Sitecore Analytic Double Page Removal
To go along with this weeks posts on Sitecore DMS, I wanted to touch on a bit of a unique scenario. Imagine your site has a lot of AJAX post backs. Your analytic reports will be filled with the same page name over and over. One for each call that occurs. In some scenarios it might be good to see all these page calls, but in other scenarios marketing might just want to see how long a user spent on that page and what events occurred while they were there. So in order to do what we need, we need to first understand a couple things. The first thing is that time spent on a page is measured by the next page's time stamp subtracted by that pages initial time stamp. Or in short the length of time between time stamps. So as long as we maintain the very first page of our doubles we will always have the initial time stamp and not break our time spent data. Secondly, page calls may also have events, so it is important to wrap this in as well. Grabbing all events from the page we are about to delete and adding them to the initial. As for the code, I have added it as the last call on my main layout to make sure I gather any events added prior to this.
public static void RemoveDoubleTrack()
{
// check if current page and previous page are the same. If so remove page.
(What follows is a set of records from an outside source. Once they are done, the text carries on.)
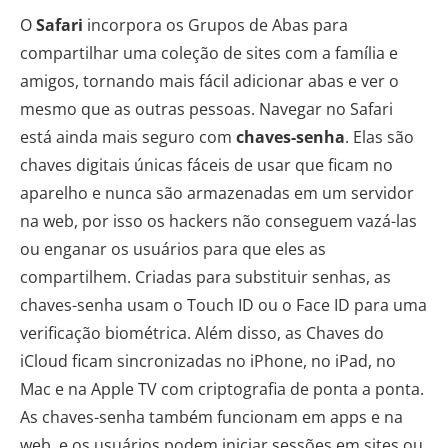
O
Safari
incorpora os Grupos de Abas para
compartilhar uma coleção de sites com a família e
amigos, tornando mais fácil adicionar abas e ver o
mesmo que as outras pessoas. Navegar no Safari
está ainda mais seguro com
chaves-senha
. Elas são
chaves digitais únicas fáceis de usar que ficam no
aparelho e nunca são armazenadas em um servidor
na web, por isso os hackers não conseguem vazá-las
ou enganar os usuários para que eles as
compartilhem. Criadas para substituir senhas, as
chaves-senha usam o Touch ID ou o Face ID para uma
verificação biométrica. Além disso, as Chaves do
iCloud ficam sincronizadas no iPhone, no iPad, no
Mac e na Apple TV com criptografia de ponta a ponta.
As chaves-senha também funcionam em apps e na
web, e os usuários podem iniciar sessões em sites ou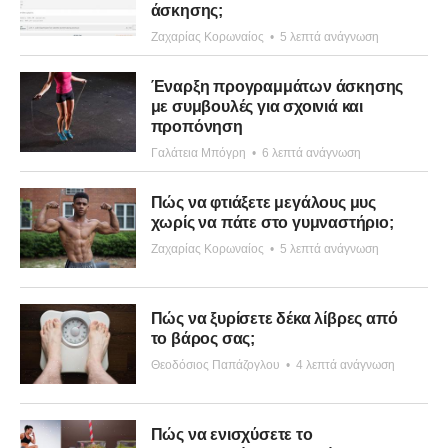
άσκησης;
Ζαχαρίας Κορωναίος
•
5 λεπτά ανάγνωση
Έναρξη προγραμμάτων άσκησης
με συμβουλές για σχοινιά και
προπόνηση
Γαλάτεια Μπόγρη
•
6 λεπτά ανάγνωση
Πώς να φτιάξετε μεγάλους μυς
χωρίς να πάτε στο γυμναστήριο;
Ζαχαρίας Κορωναίος
•
5 λεπτά ανάγνωση
Πώς να ξυρίσετε δέκα λίβρες από
το βάρος σας;
Θεοδόσιος Παπάζογλου
•
4 λεπτά ανάγνωση
Πώς να ενισχύσετε το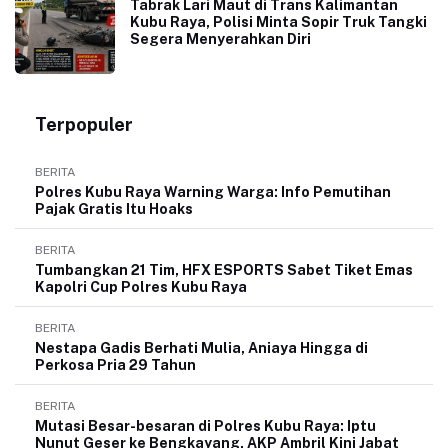
Tabrak Lari Maut di Trans Kalimantan
Kubu Raya, Polisi Minta Sopir Truk Tangki
Segera Menyerahkan Diri
Terpopuler
BERITA
Polres Kubu Raya Warning Warga: Info Pemutihan
Pajak Gratis Itu Hoaks
BERITA
Tumbangkan 21 Tim, HFX ESPORTS Sabet Tiket Emas
Kapolri Cup Polres Kubu Raya
BERITA
Nestapa Gadis Berhati Mulia, Aniaya Hingga di
Perkosa Pria 29 Tahun
BERITA
Mutasi Besar-besaran di Polres Kubu Raya: Iptu
Nunut Geser ke Bengkayang, AKP Ambril Kini Jabat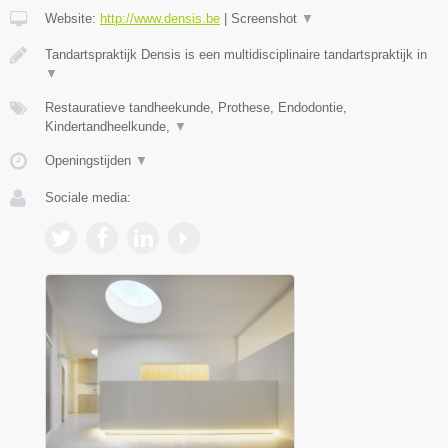
Website:
http://www.densis.be
|
Screenshot
▼
Tandartspraktijk Densis is een multidisciplinaire tandartspraktijk in
▼
Restauratieve tandheekunde, Prothese, Endodontie,
Kindertandheelkunde,
▼
Openingstijden
▼
Sociale media: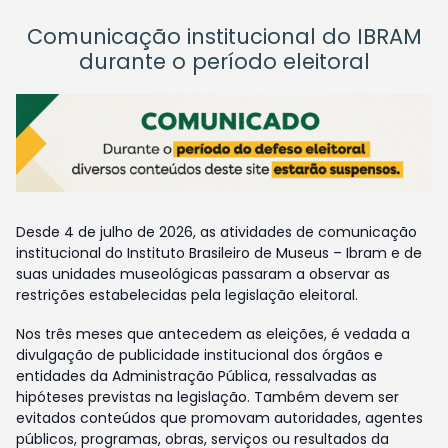
Comunicação institucional do IBRAM
durante o período eleitoral
Desde 4 de julho de 2026, as atividades de comunicação
institucional do Instituto Brasileiro de Museus – Ibram e de
suas unidades museológicas passaram a observar as
restrições estabelecidas pela legislação eleitoral.
Nos três meses que antecedem as eleições, é vedada a
divulgação de publicidade institucional dos órgãos e
entidades da Administração Pública, ressalvadas as
hipóteses previstas na legislação. Também devem ser
evitados conteúdos que promovam autoridades, agentes
públicos, programas, obras, serviços ou resultados da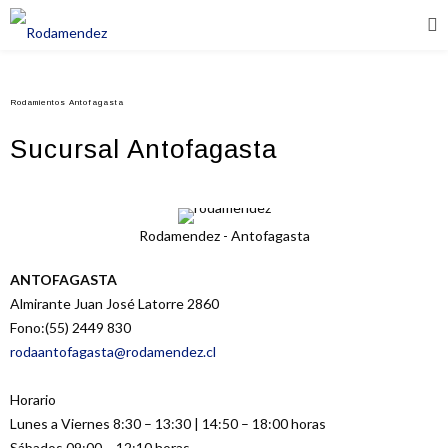
Rodamientos Antofagasta
Sucursal Antofagasta
Rodamendez - Antofagasta
ANTOFAGASTA
Almirante Juan José Latorre 2860
Fono:(55) 2449 830
rodaantofagasta@rodamendez.cl
Horario
Lunes a Viernes 8:30 – 13:30 | 14:50 – 18:00 horas
Sábados 09:00 – 12:10 horas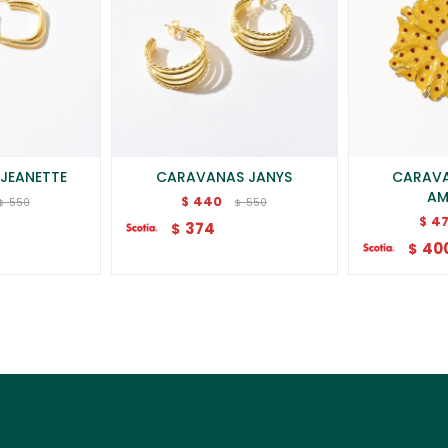
JEANETTE
CARAVANAS JANYS
CARAVA
AM
440
$
550
550
$
$
4
$
374
$
40
$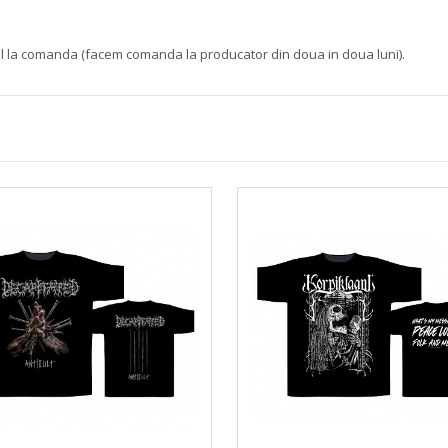
ul la comanda (facem comanda la producator din doua in doua luni).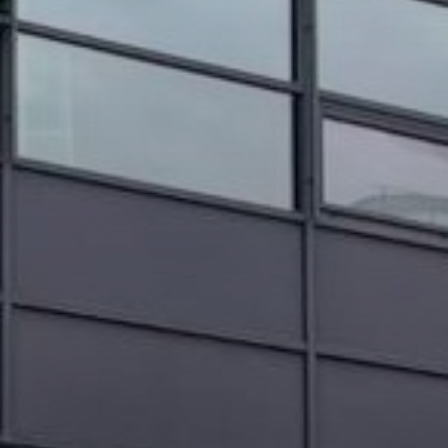
OBRAZCI IN POSTOPKI
VPIS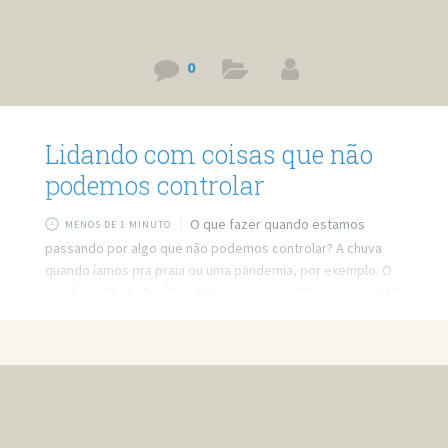
0
Lidando com coisas que não
podemos controlar
O que fazer quando estamos
MENOS DE 1 MINUTO
passando por algo que não podemos controlar? A chuva
quando íamos pra praia ou uma pandemia, por exemplo. O
que fazer? Link do vídeo: https://www.youtube.com/watch?
v=2j3L-qZRpuk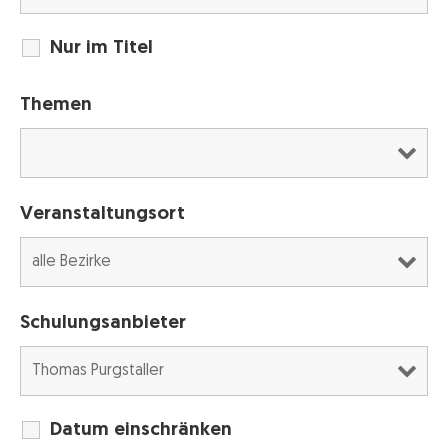
Nur im Titel
Themen
Veranstaltungsort
Schulungsanbieter
Datum einschränken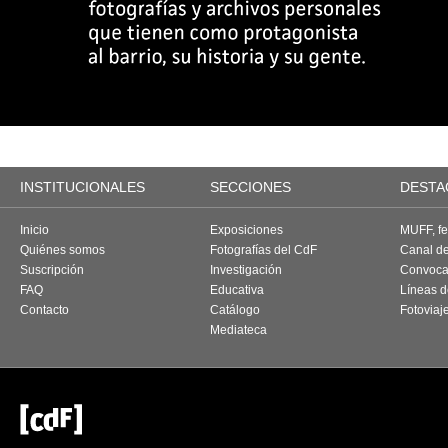
INSTITUCIONALES
SECCIONES
DESTA
Inicio
Exposiciones
MUFF, fes
Quiénes somos
Fotografías del CdF
Canal d
Suscripción
Investigación
Convoca
FAQ
Educativa
Líneas d
Contacto
Catálogo
Fotoviaj
Mediateca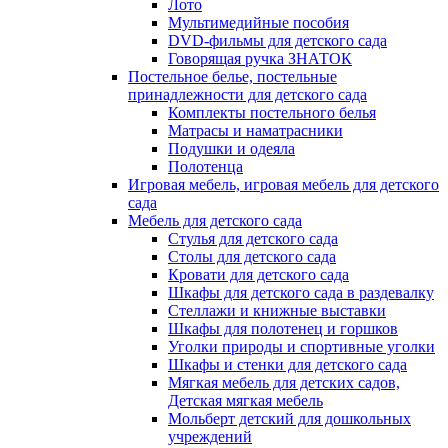
Лото
Мультимедийные пособия
DVD-фильмы для детского сада
Говорящая ручка ЗНАТОК
Постельное белье, постельные
принадлежности для детского сада
Комплекты постельного белья
Матрасы и наматрасники
Подушки и одеяла
Полотенца
Игровая мебель, игровая мебель для детского
сада
Мебель для детского сада
Стулья для детского сада
Столы для детского сада
Кровати для детского сада
Шкафы для детского сада в раздевалку
Стеллажи и книжные выставки
Шкафы для полотенец и горшков
Уголки природы и спортивные уголки
Шкафы и стенки для детского сада
Мягкая мебель для детских садов,
Детская мягкая мебель
Мольберт детский для дошкольных
учреждений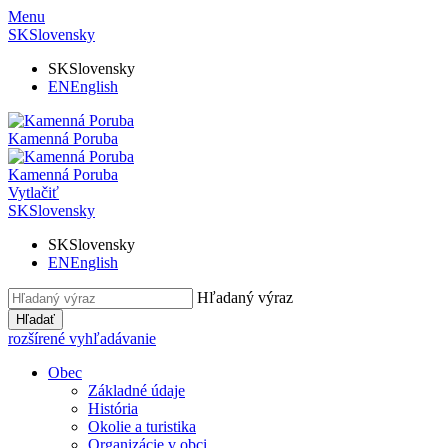
Menu
SK
Slovensky
SK
Slovensky
EN
English
Kamenná Poruba
Kamenná Poruba
Vytlačiť
SK
Slovensky
SK
Slovensky
EN
English
Hľadaný výraz
Hľadať
rozšírené vyhľadávanie
Obec
Základné údaje
História
Okolie a turistika
Organizácie v obci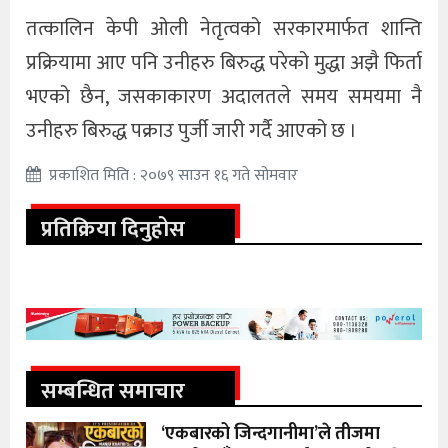
तत्कालिन केपी ओली नेतृत्वको सरकारमार्फत शान्ति
प्रक्रियामा आए पनि उनीहरु बिरुद्ध परेको मुद्धा अझै फिर्ता
भएको छैन, जसकाकारण अदालतले समय समयमा नै
उनीहरु बिरुद्ध पक्राउ पुर्जी जारी गर्दै आएको छ ।
प्रकाशित मिति : २०७९ साउन १६ गते सोमवार
प्रतिक्रिया दिनुहोस
सम्बन्धित समाचार
‘एकबारको जिन्दगानीमा’ले तीजमा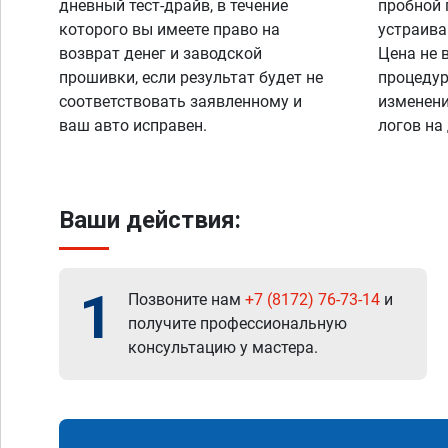
дневный тест-драйв, в течение
пробной 
которого вы имеете право на
устраива
возврат денег и заводской
Цена не 
прошивки, если результат будет не
процедур
соответствовать заявленному и
изменени
ваш авто исправен.
логов на
Ваши действия:
1
Позвоните нам
+7 (8172) 76-73-14
и
получите профессиональную
консультацию у мастера.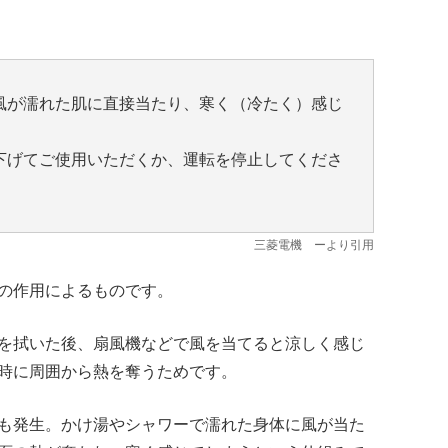
風が濡れた肌に直接当たり、寒く（冷たく）感じ
下げてご使用いただくか、運転を停止してくださ
三菱電機
ーより引用
の作用によるものです。
を拭いた後、扇風機などで風を当てると涼しく感じ
時に周囲から熱を奪うためです。
も発生。かけ湯やシャワーで濡れた身体に風が当た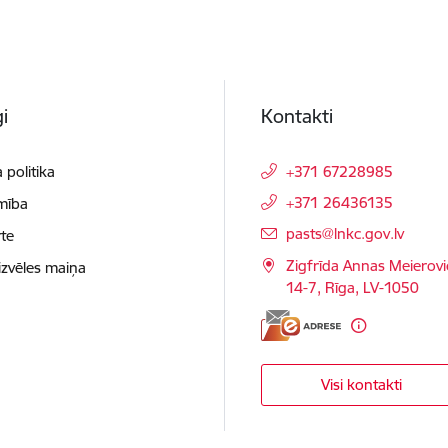
i
Kontakti
 politika
+371 67228985
+371 26436135
mība
E-pasts:
pasts@lnkc.gov.lv
te
Zigfrīda Annas Meierovi
izvēles maiņa
14-7, Rīga, LV-1050
Visi kontakti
if (Settings.Analytics.Enabled && Sitecore.Context.Site.EnableAnalytics)
{
VisitorDataSet.PagesRow currentPage = Tracker.Visitor.CurrentVisit.CurrentPage;
if (currentPage == null)
{
return;
}
Item item = Sitecore.Context.Database.GetItem(new ID(currentPage.ItemId));
if (item == null)
{
return;
}
VisitorDataSet.PagesRow prevPage = Tracker.Visitor.CurrentVisit.PreviousPage;
if (prevPage == null)
{
return;
}
if (Tracker.Visitor.CurrentVisit.CurrentPage.ItemId != prevPage.ItemId)
{
return;
}
foreach (VisitorDataSet.PageEventsRow pageEventsRow in Tracker.Visitor.CurrentVisit.CurrentPage.PageEvents)
{
RegisterPageEvent(pageEventsRow.Name, pageEventsRow.Text, pageEventsRow.Data, pageEventsRow.DataKey, prevPage);
}
// cancel page
Tracker.CurrentPage.Cancel();
}
}
Before we get to the actual work we do several checks. First we always want to make sure that Analytics is enabled and it is enabled within the context we are calling it from. Then we check to make sure we have a current page as well as that the page is an item. Checking that the page is an item isn't really necessary, it is more of an option on what you want contained in your double track checking. Finally we make sure that the previous page has a record then we compare our current and previous page. If all these pass we then loop through the current page's events and register them as events on our previous page. This register of page events is located in my previous article. And finally we cancel the tracking of the current page. Even though Analytics has been building a new record through out our entire page request process, it does not fully commit until page load completion. So we can cancel at this point. In summary this is a pretty simple fix to eliminate double page views in Analytics. However having grown up in a development world where being your own DBA was just part of the job I can protest a little and say that it is much better to retain all data. If I had a second go at this, I might look at how to modify the analytic reports to filter double page data. That way the data would always be there if you ever had a need to look at it a different way.